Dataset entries

[Start of section]

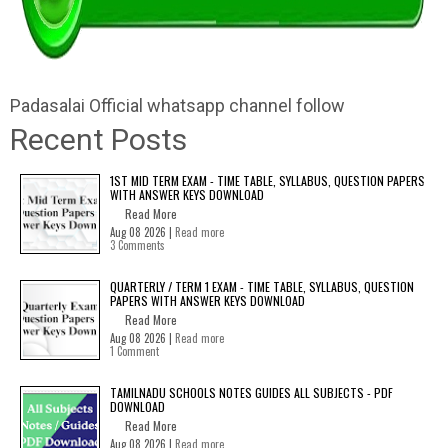
Padasalai Official whatsapp channel follow
Recent Posts
1ST MID TERM EXAM - TIME TABLE, SYLLABUS, QUESTION PAPERS
WITH ANSWER KEYS DOWNLOAD
Read More
Aug 08 2026 |
Read more
3 Comments
QUARTERLY / TERM 1 EXAM - TIME TABLE, SYLLABUS, QUESTION
PAPERS WITH ANSWER KEYS DOWNLOAD
Read More
Aug 08 2026 |
Read more
1 Comment
TAMILNADU SCHOOLS NOTES GUIDES ALL SUBJECTS - PDF
DOWNLOAD
Read More
Aug 08 2026 |
Read more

[End of section]

* **What the task asks**
Each line of the data that holds "DOWNLOAD" should be reported.

* **Output of the task**
WITH ANSWER KEYS DOWNLOAD
PAPERS WITH ANSWER KEYS DOWNLOAD
DOWNLOAD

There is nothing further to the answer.